Kremlchef Putin spricht von einer «grossen Bedeutung der Wahl für die Entwicklung und die Souveränität» Russlands. Die Staatsduma mit ihren fast durchweg systemtreuen Kräften auf den 450 Sitzen ist seine Machtbasis.
Der 68-Jährige hat gerade Wahlleiterin Ella Pamfilowa für weitere fünf Jahre im Amt bestätigt, damit alles nach Plan läuft. In der Vergangenheit kritisierten Beobachter immer wieder Wahlmanipulation. Pamfilowa aber lächelt das weg.
Urnengang soll Putin-Zustimmung messen
Der Urnengang sei eine Art Referendum, um den Grad der Zustimmung zu Putin und zum Machtapparat zu messen, schreibt der Politologe Andrej Kolesnikow in einer Analyse der Denkfabrik Moskauer Carnegie Zentrum.
«Es ist ein ritueller Automatismus: Der artige Bürger stimmt für den ewigen Präsidenten, die regierende Partei und die Kandidaten des Machtapparats.» Der Durchschnittsrusse sei angesichts geringer Löhne und verbreiteter Armut zwar äusserst unzufrieden. Er lasse das Negative - wie von Nawalny herausgekehrt - aber nicht an sich heran.
Opposition dringt nicht durch
Die Opposition dringe mit ihren Botschaften nicht durch, viele Russen verliessen sich lieber auf das derzeitige autoritäre System als Quelle verlässlicher sozialer Hilfe, sagt Kolesnikow. «Angesichts einer wachsenden Abhängigkeit vom Staat - in puncto Finanzen und Arbeitsplätzen - befürchtet der Durchschnittsbürger wie früher, dass es bei einem politischen Regimewechsel nur schlimmer werden könnte.»

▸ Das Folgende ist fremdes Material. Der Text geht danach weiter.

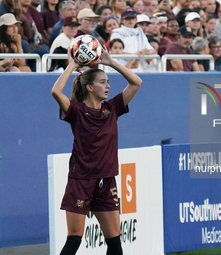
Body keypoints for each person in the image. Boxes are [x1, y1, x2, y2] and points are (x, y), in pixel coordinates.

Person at [51, 46, 142, 255]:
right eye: (102, 82)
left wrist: (111, 63)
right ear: (90, 88)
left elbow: (136, 82)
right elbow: (56, 91)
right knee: (74, 240)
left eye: (107, 82)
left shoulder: (113, 108)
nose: (107, 86)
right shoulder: (76, 111)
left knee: (115, 244)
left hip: (107, 180)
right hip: (80, 181)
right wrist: (72, 65)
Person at [110, 7, 157, 72]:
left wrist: (147, 52)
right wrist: (134, 55)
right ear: (122, 20)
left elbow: (153, 50)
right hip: (121, 68)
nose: (130, 20)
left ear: (136, 20)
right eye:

Neben der Kremlpartei sind bisher die Kommunisten, die rechtspopulistische Liberaldemokratische Partei des Ultranationalisten Wladimir Schirinowski und die unlängst nach einer Fusion mit anderen politischen Kräften erweiterte Partei Gerechtes Russland im Parlament vertreten. Eine echte Opposition gibt es in der Duma schon seit Jahren nicht mehr.